As the pain increased and the infection spread he began researching other options and found an Army pilot who was still flying with the use of a prosthetic. A talk with the pilot and doctors helped reassure him that he could continue his flying career with a prosthetic.
In March 2013, he elected to have his leg amputated from around mid-shin. The specific type of amputation, which consists of reconnecting two leg bones to create a bone bridge, is often used by athletes who still want to run or jump with a prosthetic.
On April 15, 2013, Meads took his first step with his prosthetic.
“It was incredible,” he said of his first step after nearly a year of being in a wheelchair. “It was the first obstacle to getting back to the life I wanted to lead.”
Nearly nine months later he’s back to running and chasing after his kids without trouble. Sometimes he gets phantom limb sensations “like someone running a feather down my foot,” he said, but no phantom pains, which he calls a blessing.
As obstacle after obstacle came up, Meads kept his mind focused on getting in the air again. With 15 years in the Army and just under 4,000 hours of flight time, he said not flying would be a waste and a shame.
His family, although apprehensive, has been supportive of his decision.

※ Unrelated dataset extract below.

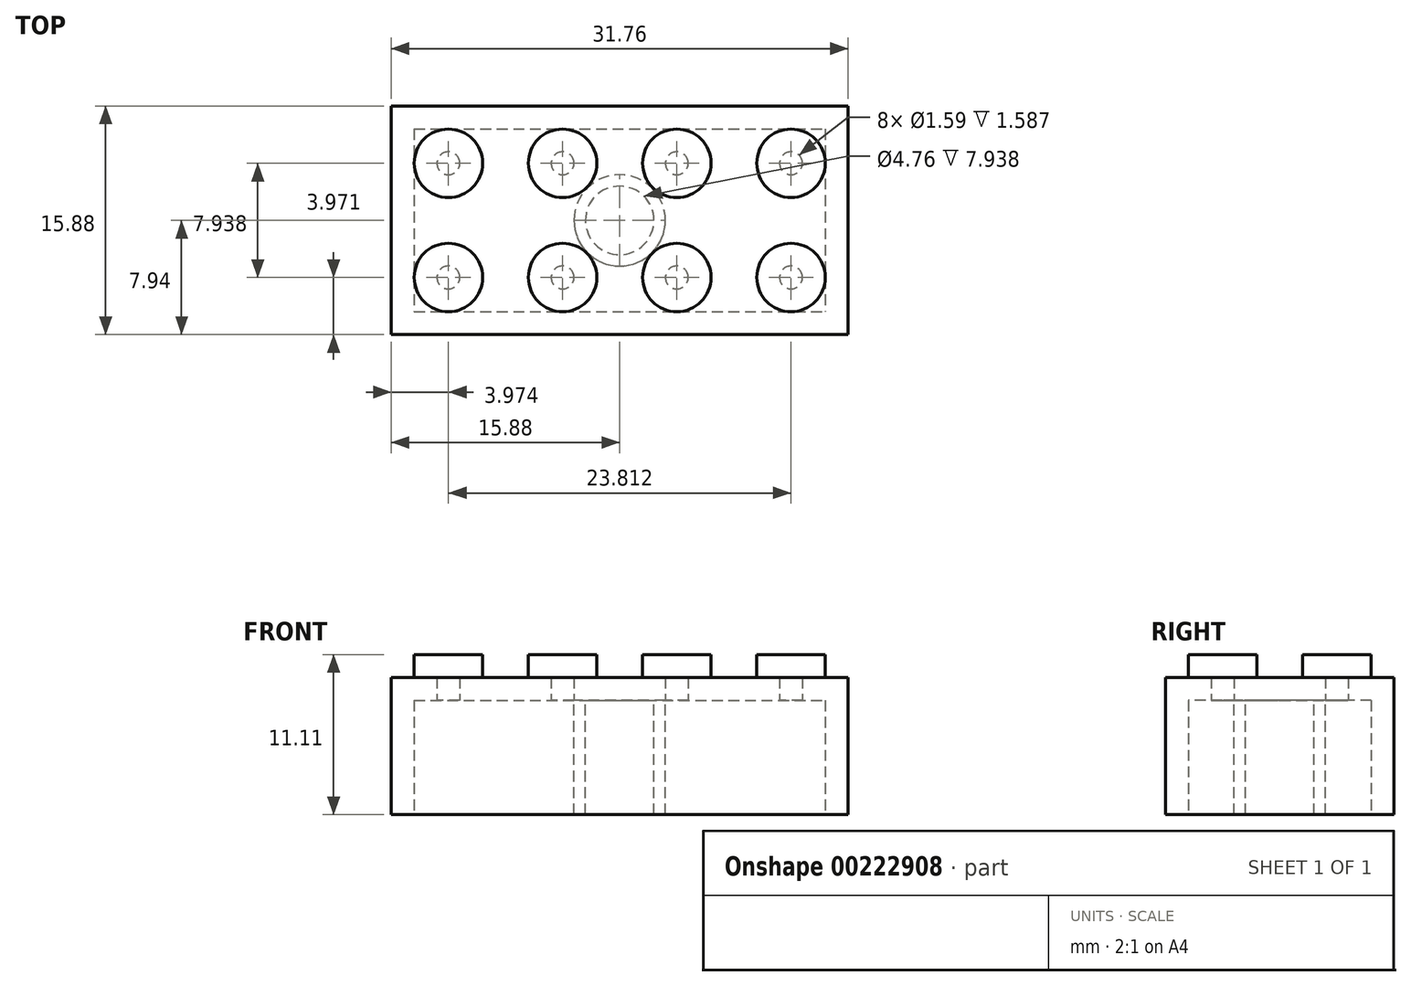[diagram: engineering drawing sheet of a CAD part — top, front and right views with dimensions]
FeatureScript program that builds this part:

Plus, he has promised to move from a single to a dual engine helicopter.
Despite the struggles, Meads said giving up was never an option.
“You go to Walter Reed (National Military Medical Center) and see double and triple amputees and people paralyzed. They never give up. They’re fighting to have a life,” Meads said. “With my injury I’m fully mobile so I owe it to them to do the most I can to fulfill my life. God knows, if they had my opportunity they would. It seems selfish of me not to try.”
He has been assigned to a Lakota dual-engine helicopter and expects to begin training this summer.